Extracted material →

════════

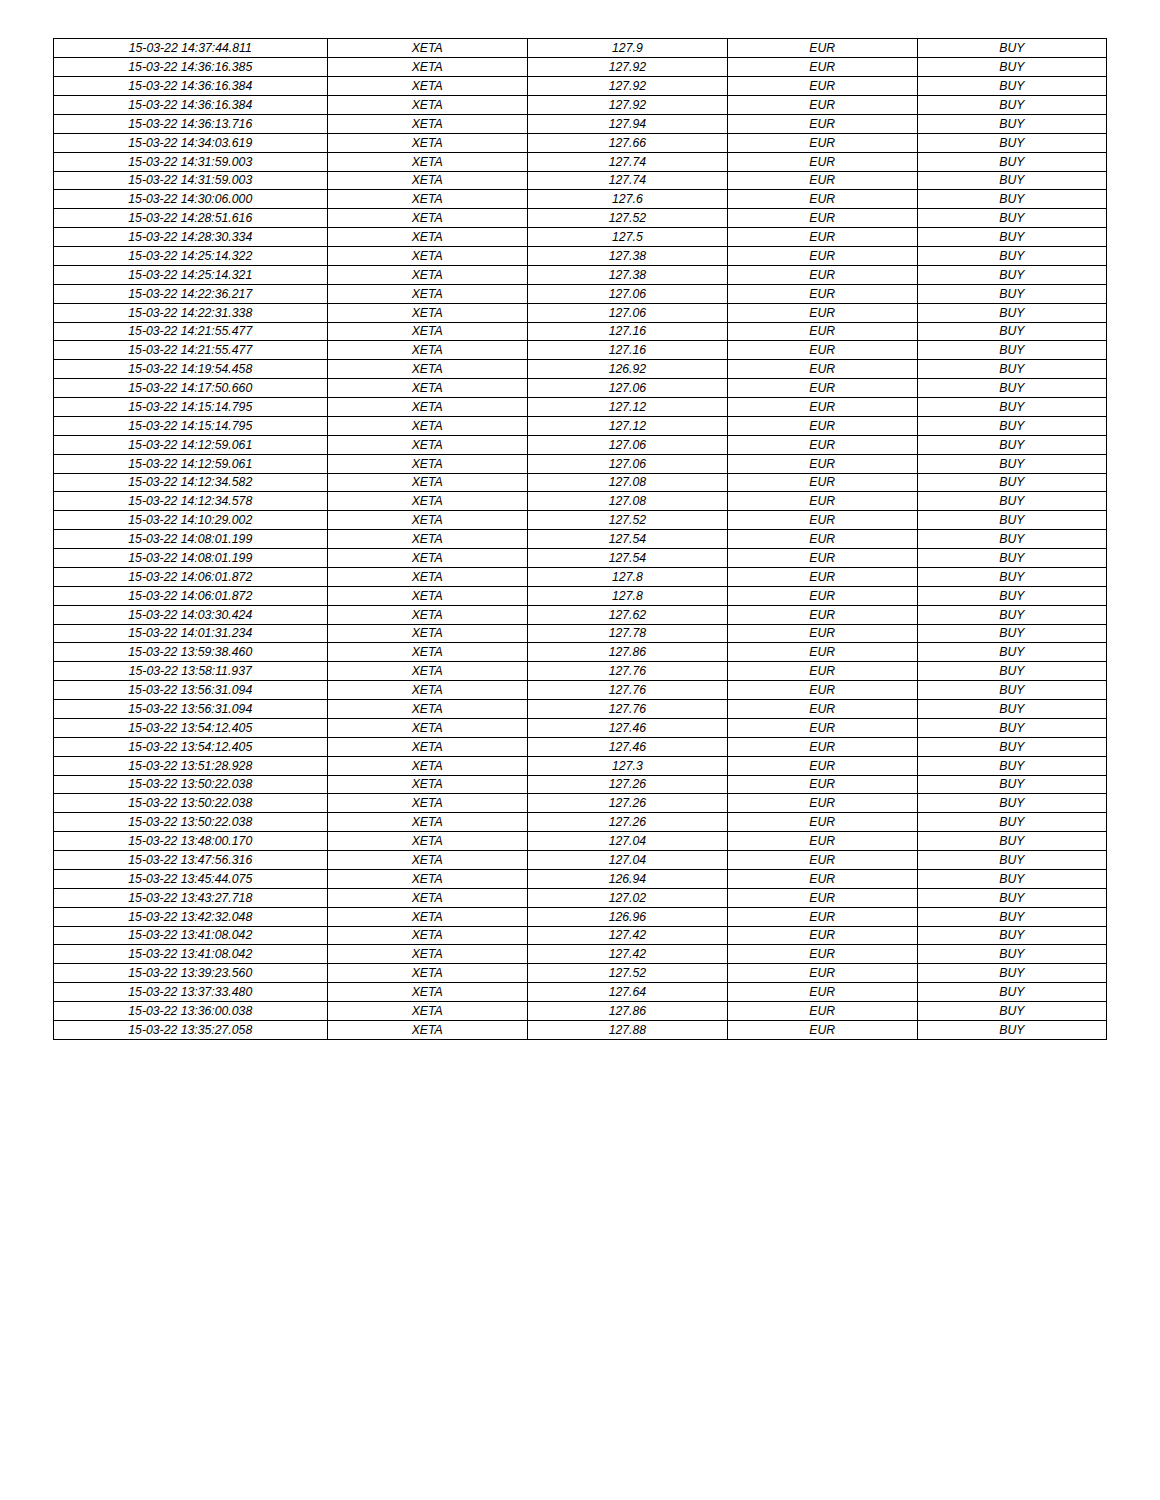| 15-03-22 14:37:44.811 | XETA | 127.9 | EUR | BUY |
| 15-03-22 14:36:16.385 | XETA | 127.92 | EUR | BUY |
| 15-03-22 14:36:16.384 | XETA | 127.92 | EUR | BUY |
| 15-03-22 14:36:16.384 | XETA | 127.92 | EUR | BUY |
| 15-03-22 14:36:13.716 | XETA | 127.94 | EUR | BUY |
| 15-03-22 14:34:03.619 | XETA | 127.66 | EUR | BUY |
| 15-03-22 14:31:59.003 | XETA | 127.74 | EUR | BUY |
| 15-03-22 14:31:59.003 | XETA | 127.74 | EUR | BUY |
| 15-03-22 14:30:06.000 | XETA | 127.6 | EUR | BUY |
| 15-03-22 14:28:51.616 | XETA | 127.52 | EUR | BUY |
| 15-03-22 14:28:30.334 | XETA | 127.5 | EUR | BUY |
| 15-03-22 14:25:14.322 | XETA | 127.38 | EUR | BUY |
| 15-03-22 14:25:14.321 | XETA | 127.38 | EUR | BUY |
| 15-03-22 14:22:36.217 | XETA | 127.06 | EUR | BUY |
| 15-03-22 14:22:31.338 | XETA | 127.06 | EUR | BUY |
| 15-03-22 14:21:55.477 | XETA | 127.16 | EUR | BUY |
| 15-03-22 14:21:55.477 | XETA | 127.16 | EUR | BUY |
| 15-03-22 14:19:54.458 | XETA | 126.92 | EUR | BUY |
| 15-03-22 14:17:50.660 | XETA | 127.06 | EUR | BUY |
| 15-03-22 14:15:14.795 | XETA | 127.12 | EUR | BUY |
| 15-03-22 14:15:14.795 | XETA | 127.12 | EUR | BUY |
| 15-03-22 14:12:59.061 | XETA | 127.06 | EUR | BUY |
| 15-03-22 14:12:59.061 | XETA | 127.06 | EUR | BUY |
| 15-03-22 14:12:34.582 | XETA | 127.08 | EUR | BUY |
| 15-03-22 14:12:34.578 | XETA | 127.08 | EUR | BUY |
| 15-03-22 14:10:29.002 | XETA | 127.52 | EUR | BUY |
| 15-03-22 14:08:01.199 | XETA | 127.54 | EUR | BUY |
| 15-03-22 14:08:01.199 | XETA | 127.54 | EUR | BUY |
| 15-03-22 14:06:01.872 | XETA | 127.8 | EUR | BUY |
| 15-03-22 14:06:01.872 | XETA | 127.8 | EUR | BUY |
| 15-03-22 14:03:30.424 | XETA | 127.62 | EUR | BUY |
| 15-03-22 14:01:31.234 | XETA | 127.78 | EUR | BUY |
| 15-03-22 13:59:38.460 | XETA | 127.86 | EUR | BUY |
| 15-03-22 13:58:11.937 | XETA | 127.76 | EUR | BUY |
| 15-03-22 13:56:31.094 | XETA | 127.76 | EUR | BUY |
| 15-03-22 13:56:31.094 | XETA | 127.76 | EUR | BUY |
| 15-03-22 13:54:12.405 | XETA | 127.46 | EUR | BUY |
| 15-03-22 13:54:12.405 | XETA | 127.46 | EUR | BUY |
| 15-03-22 13:51:28.928 | XETA | 127.3 | EUR | BUY |
| 15-03-22 13:50:22.038 | XETA | 127.26 | EUR | BUY |
| 15-03-22 13:50:22.038 | XETA | 127.26 | EUR | BUY |
| 15-03-22 13:50:22.038 | XETA | 127.26 | EUR | BUY |
| 15-03-22 13:48:00.170 | XETA | 127.04 | EUR | BUY |
| 15-03-22 13:47:56.316 | XETA | 127.04 | EUR | BUY |
| 15-03-22 13:45:44.075 | XETA | 126.94 | EUR | BUY |
| 15-03-22 13:43:27.718 | XETA | 127.02 | EUR | BUY |
| 15-03-22 13:42:32.048 | XETA | 126.96 | EUR | BUY |
| 15-03-22 13:41:08.042 | XETA | 127.42 | EUR | BUY |
| 15-03-22 13:41:08.042 | XETA | 127.42 | EUR | BUY |
| 15-03-22 13:39:23.560 | XETA | 127.52 | EUR | BUY |
| 15-03-22 13:37:33.480 | XETA | 127.64 | EUR | BUY |
| 15-03-22 13:36:00.038 | XETA | 127.86 | EUR | BUY |
| 15-03-22 13:35:27.058 | XETA | 127.88 | EUR | BUY |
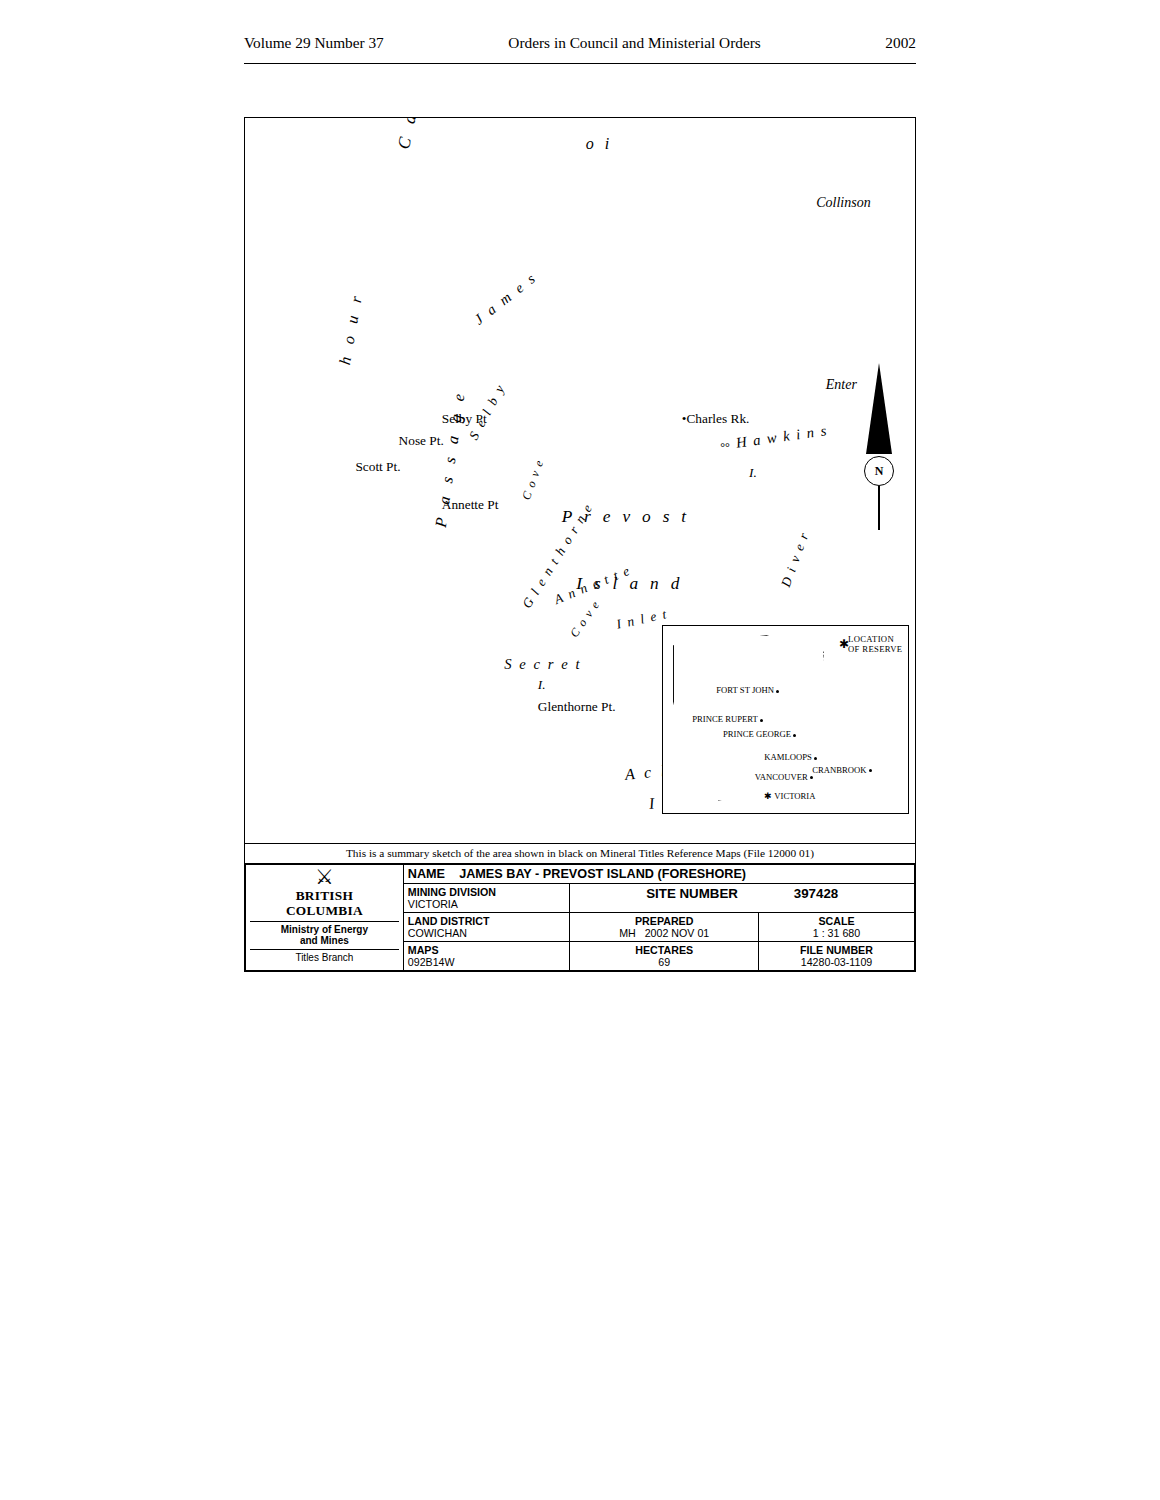Volume 29 Number 37
Orders in Council and Ministerial Orders
2002
C a p t a i n
h o u r
o i
Collinson
Enter
J a m e s
Selby Pt
Nose Pt.
Scott Pt.
S e l b y
Annette Pt
C o v e
P r e v o s t
I s l a n d
P a s s a g e
A n n e t t e
I n l e t
G l e n t h o r n e
C o v e
S e c r e t
I.
Glenthorne Pt.
•Charles Rk.
°°
H a w k i n s
I.
D i v e r
A c l a
I s l
N
✱
LOCATION
OF RESERVE
FORT ST JOHN
PRINCE RUPERT
PRINCE GEORGE
KAMLOOPS
CRANBROOK
VANCOUVER
✱ VICTORIA
This is a summary sketch of the area shown in black on Mineral Titles Reference Maps (File 12000 01)
| ⚔ BRITISH COLUMBIA Ministry of Energy and Mines Titles Branch | NAME JAMES BAY - PREVOST ISLAND (FORESHORE) |
| MINING DIVISION VICTORIA | SITE NUMBER 397428 |
| LAND DISTRICT COWICHAN | PREPARED MH 2002 NOV 01 | SCALE 1 : 31 680 |
| MAPS 092B14W | HECTARES 69 | FILE NUMBER 14280-03-1109 |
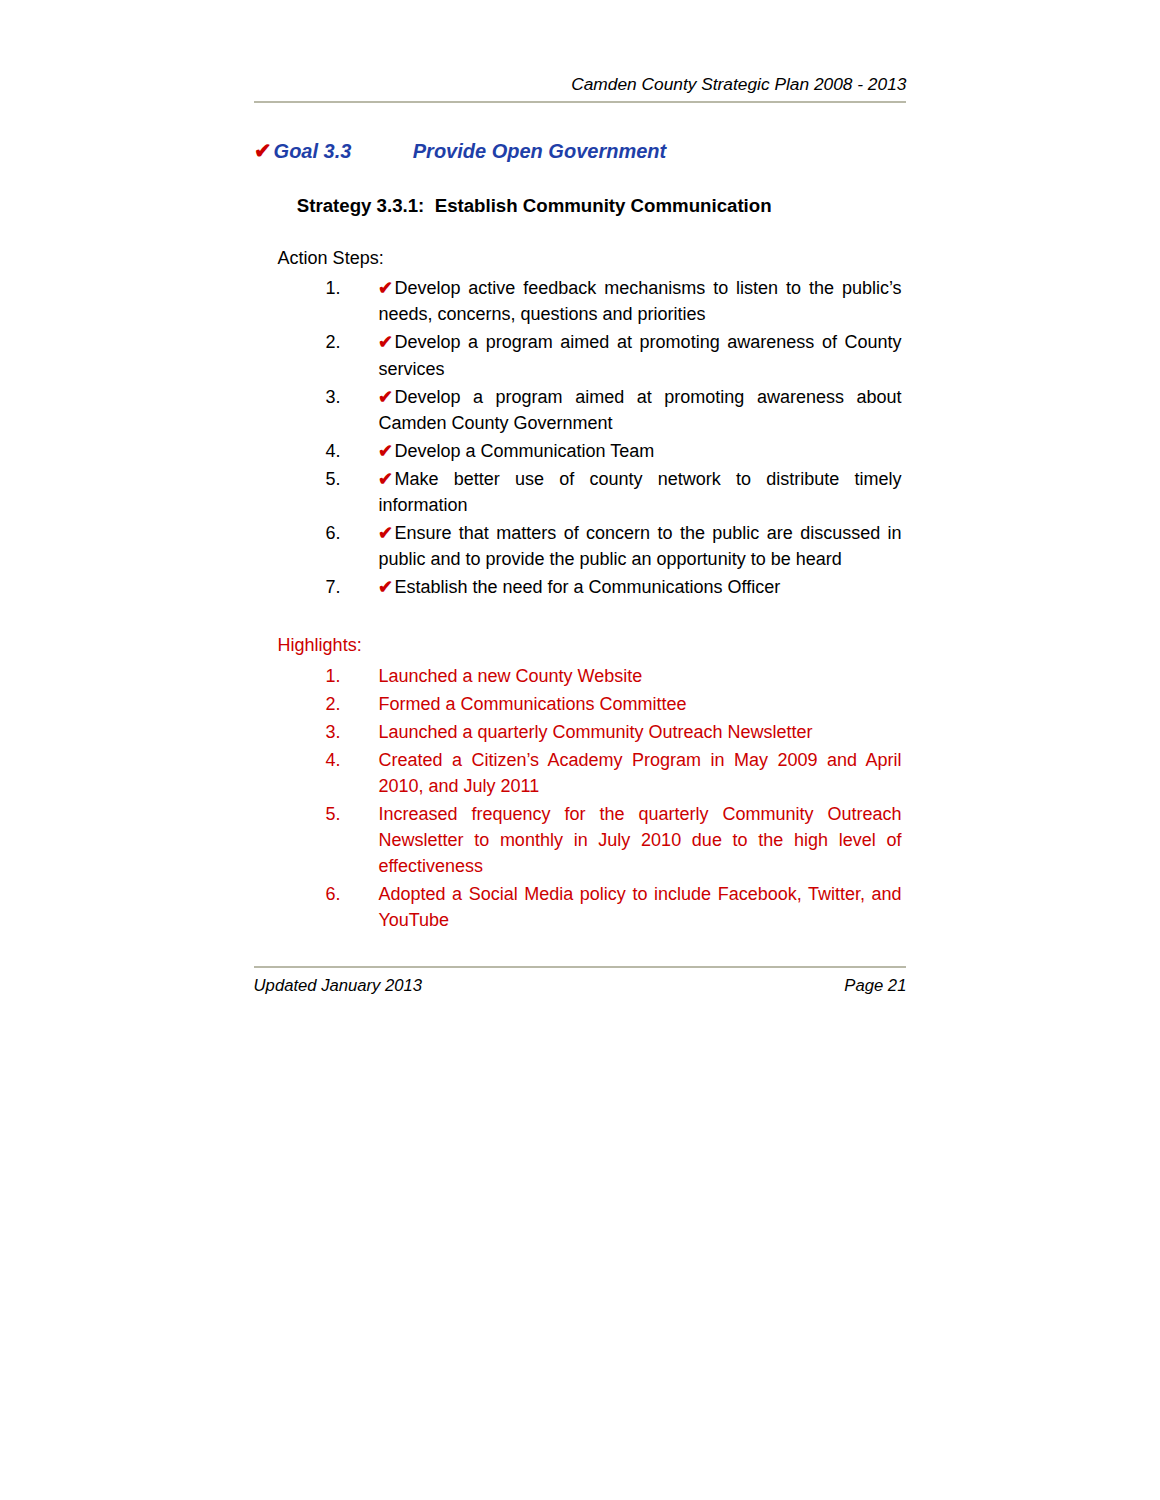Camden County Strategic Plan 2008 - 2013
✔Goal 3.3 Provide Open Government
Strategy 3.3.1: Establish Community Communication
Action Steps:
1. ✔Develop active feedback mechanisms to listen to the public’s needs, concerns, questions and priorities
2. ✔Develop a program aimed at promoting awareness of County services
3. ✔Develop a program aimed at promoting awareness about Camden County Government
4. ✔Develop a Communication Team
5. ✔Make better use of county network to distribute timely information
6. ✔Ensure that matters of concern to the public are discussed in public and to provide the public an opportunity to be heard
7. ✔Establish the need for a Communications Officer
Highlights:
1. Launched a new County Website
2. Formed a Communications Committee
3. Launched a quarterly Community Outreach Newsletter
4. Created a Citizen’s Academy Program in May 2009 and April 2010, and July 2011
5. Increased frequency for the quarterly Community Outreach Newsletter to monthly in July 2010 due to the high level of effectiveness
6. Adopted a Social Media policy to include Facebook, Twitter, and YouTube
Updated January 2013 Page 21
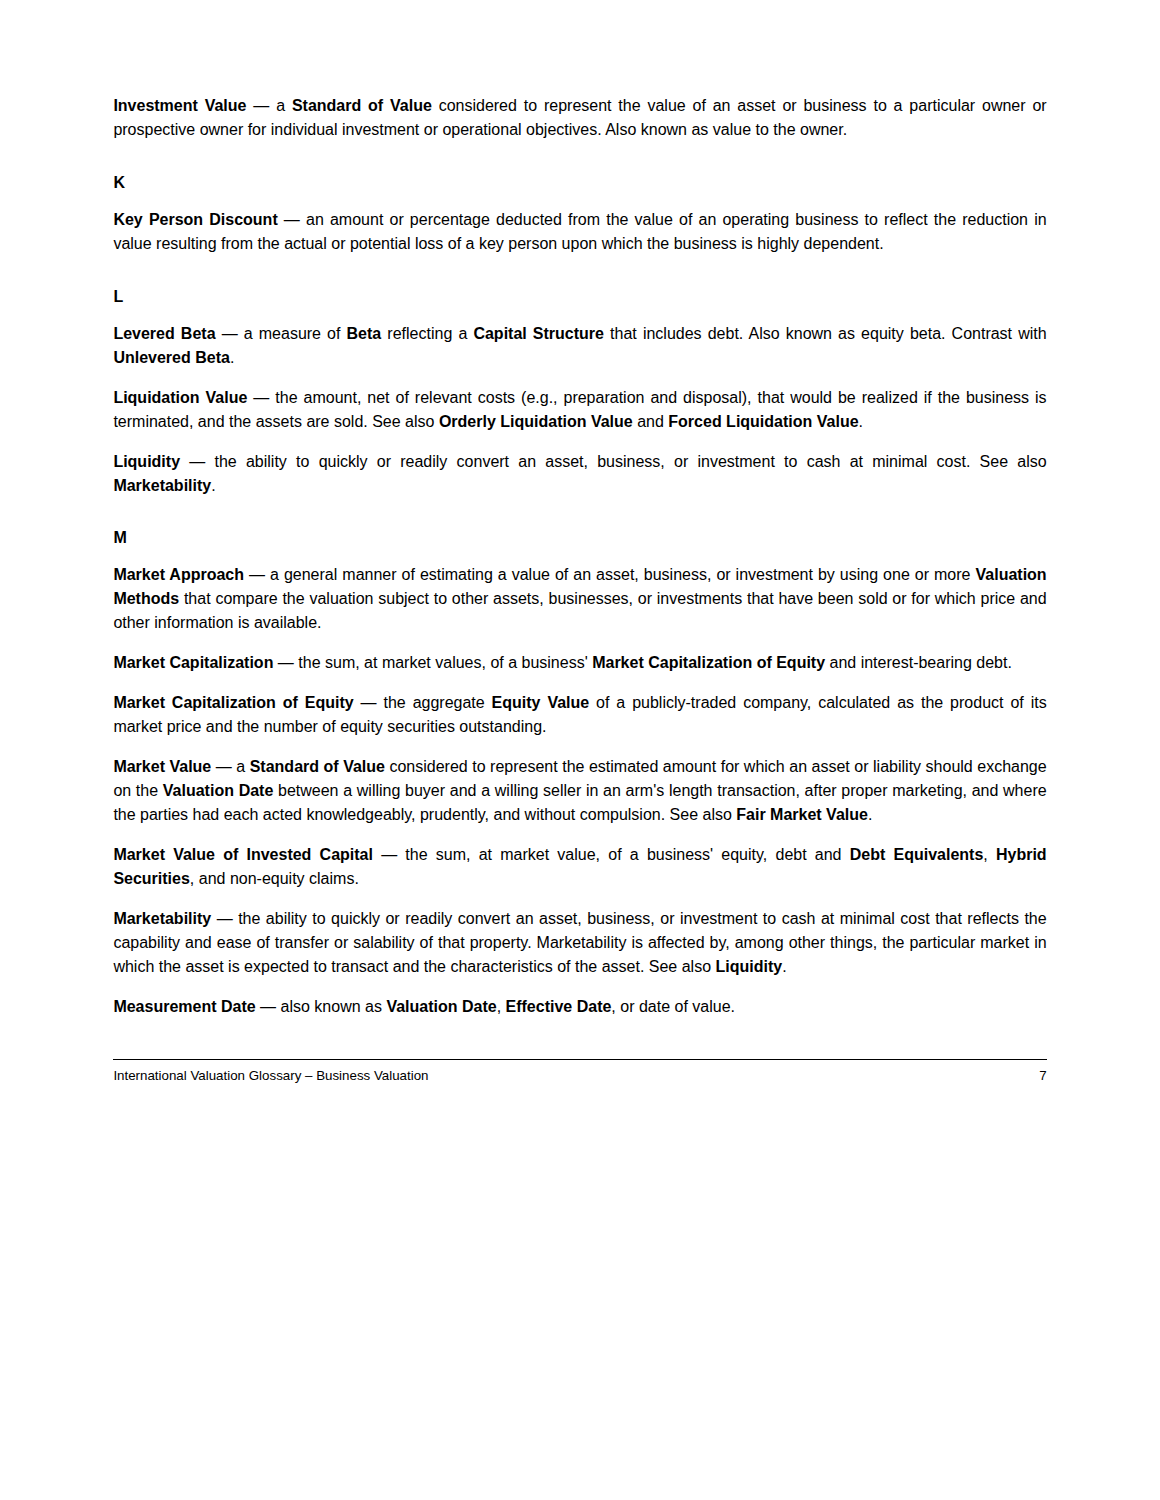Investment Value — a Standard of Value considered to represent the value of an asset or business to a particular owner or prospective owner for individual investment or operational objectives. Also known as value to the owner.
K
Key Person Discount — an amount or percentage deducted from the value of an operating business to reflect the reduction in value resulting from the actual or potential loss of a key person upon which the business is highly dependent.
L
Levered Beta — a measure of Beta reflecting a Capital Structure that includes debt. Also known as equity beta. Contrast with Unlevered Beta.
Liquidation Value — the amount, net of relevant costs (e.g., preparation and disposal), that would be realized if the business is terminated, and the assets are sold. See also Orderly Liquidation Value and Forced Liquidation Value.
Liquidity — the ability to quickly or readily convert an asset, business, or investment to cash at minimal cost. See also Marketability.
M
Market Approach — a general manner of estimating a value of an asset, business, or investment by using one or more Valuation Methods that compare the valuation subject to other assets, businesses, or investments that have been sold or for which price and other information is available.
Market Capitalization — the sum, at market values, of a business' Market Capitalization of Equity and interest-bearing debt.
Market Capitalization of Equity — the aggregate Equity Value of a publicly-traded company, calculated as the product of its market price and the number of equity securities outstanding.
Market Value — a Standard of Value considered to represent the estimated amount for which an asset or liability should exchange on the Valuation Date between a willing buyer and a willing seller in an arm's length transaction, after proper marketing, and where the parties had each acted knowledgeably, prudently, and without compulsion. See also Fair Market Value.
Market Value of Invested Capital — the sum, at market value, of a business' equity, debt and Debt Equivalents, Hybrid Securities, and non-equity claims.
Marketability — the ability to quickly or readily convert an asset, business, or investment to cash at minimal cost that reflects the capability and ease of transfer or salability of that property. Marketability is affected by, among other things, the particular market in which the asset is expected to transact and the characteristics of the asset. See also Liquidity.
Measurement Date — also known as Valuation Date, Effective Date, or date of value.
International Valuation Glossary – Business Valuation 7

════════

Only the lines above starting with the line with "127.88 | EUR | BUY |" and going on through the line with "A n n e t t e" belong in the answer; repeat them exactly, minus any picture.

Solution to this problem →
| 15-03-22 13:35:27.058 | XETA | 127.88 | EUR | BUY |
Volume 29 Number 37
Orders in Council and Ministerial Orders
2002
C a p t a i n
h o u r
o i
Collinson
Enter
J a m e s
Selby Pt
Nose Pt.
Scott Pt.
S e l b y
Annette Pt
C o v e
P r e v o s t
I s l a n d
P a s s a g e
A n n e t t e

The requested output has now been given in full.